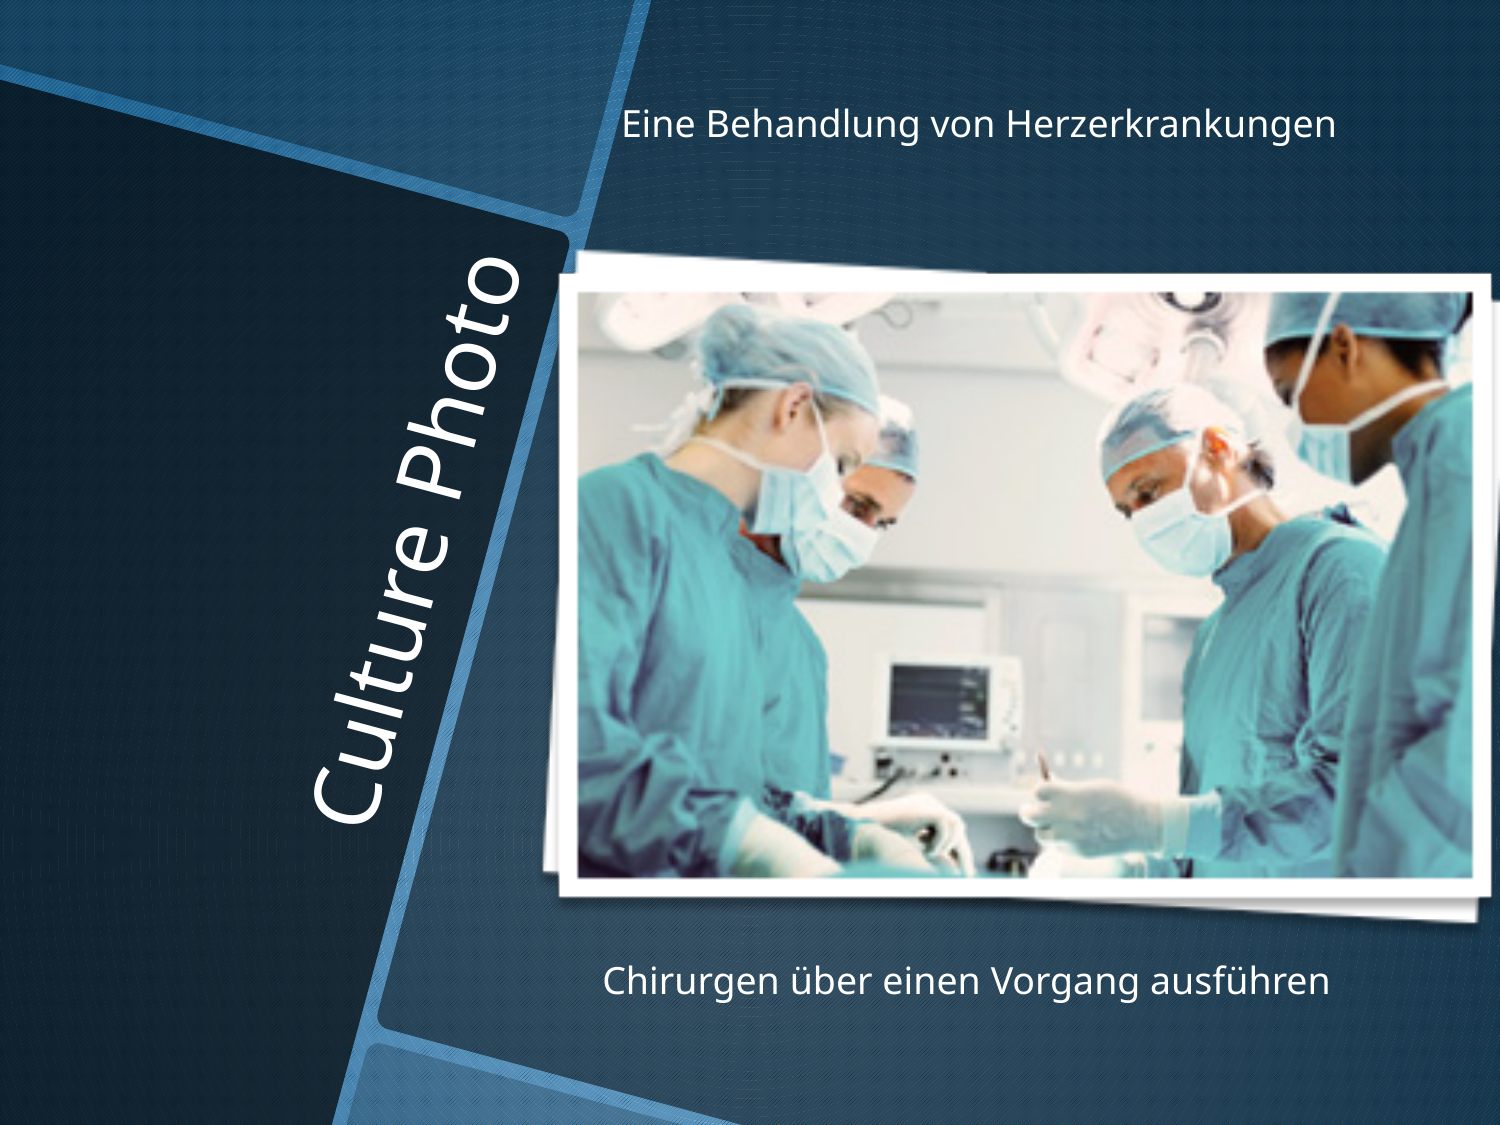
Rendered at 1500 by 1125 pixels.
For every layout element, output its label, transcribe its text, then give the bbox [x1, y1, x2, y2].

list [536, 244, 1500, 947]
text_box Chirurgen über einen Vorgang ausführen [587, 960, 1438, 1010]
title Culture Photo [69, 181, 529, 1056]
text_box Eine Behandlung von Herzerkrankungen [606, 92, 1419, 153]
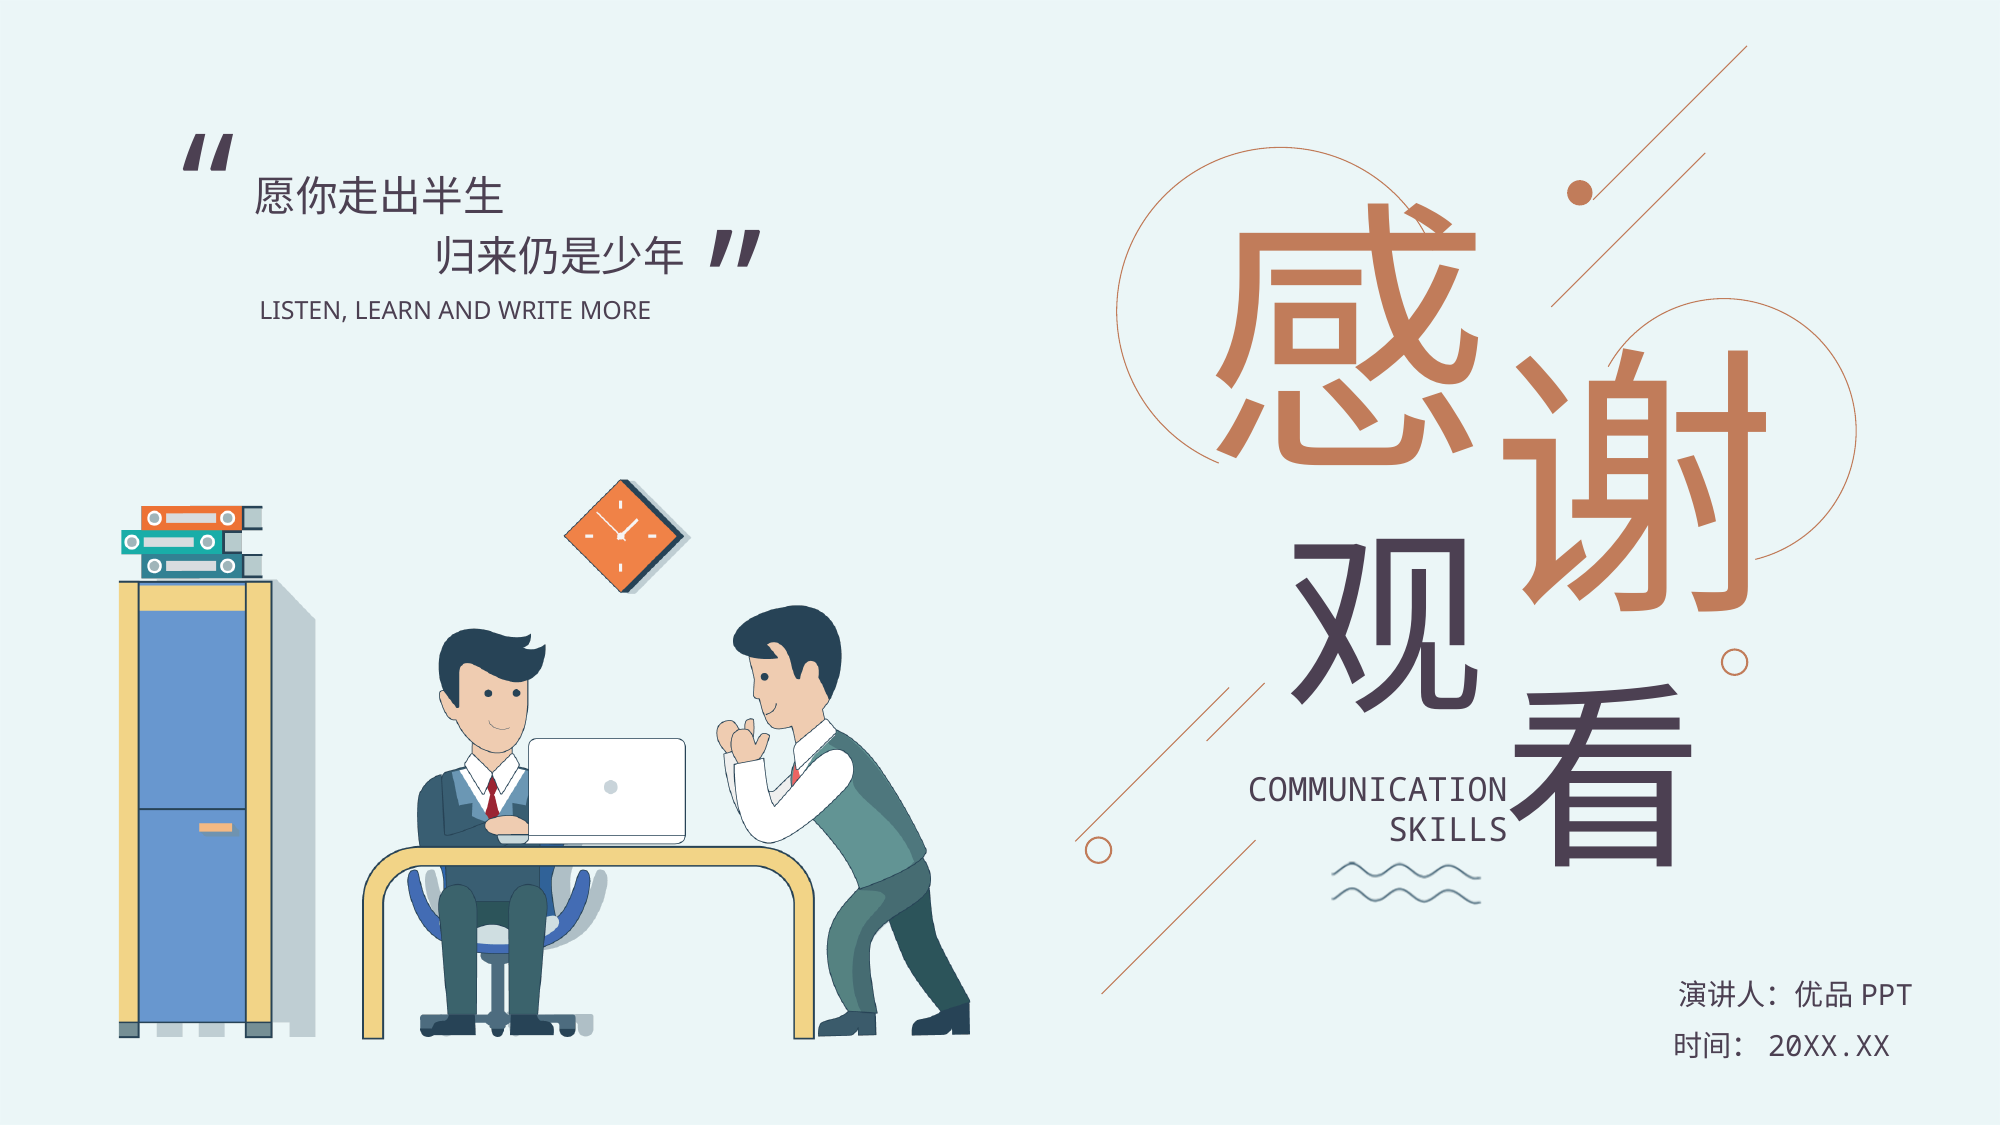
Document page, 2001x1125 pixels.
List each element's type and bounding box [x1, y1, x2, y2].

text_box [1101, 839, 1256, 994]
picture [0, 0, 2000, 1125]
text_box [166, 83, 763, 378]
text_box [1206, 682, 1265, 741]
text_box [1551, 152, 1706, 307]
text_box [1592, 45, 1747, 200]
text_box [1075, 687, 1230, 842]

::::::::

◆ **YOUR TASK**
Would you please transcribe the listing in full, exactly, while omitting the images?

◆ **RESPONSE BOX**
Rendered at 1500 by 1125 pixels.
For every layout element, output its label, transcribe its text, then give the bbox [x1, y1, x2, y2].

list [536, 244, 1500, 947]
text_box Chirurgen über einen Vorgang ausführen [587, 960, 1438, 1010]
title Culture Photo [69, 181, 529, 1056]
text_box Eine Behandlung von Herzerkrankungen [606, 92, 1419, 153]
Document page, 2001x1125 pixels.
List each element's type and bounding box [x1, y1, x2, y2].

text_box [1101, 839, 1256, 994]
picture [0, 0, 2000, 1125]
text_box [166, 83, 763, 378]
text_box [1206, 682, 1265, 741]
text_box [1551, 152, 1706, 307]
text_box [1592, 45, 1747, 200]
text_box [1075, 687, 1230, 842]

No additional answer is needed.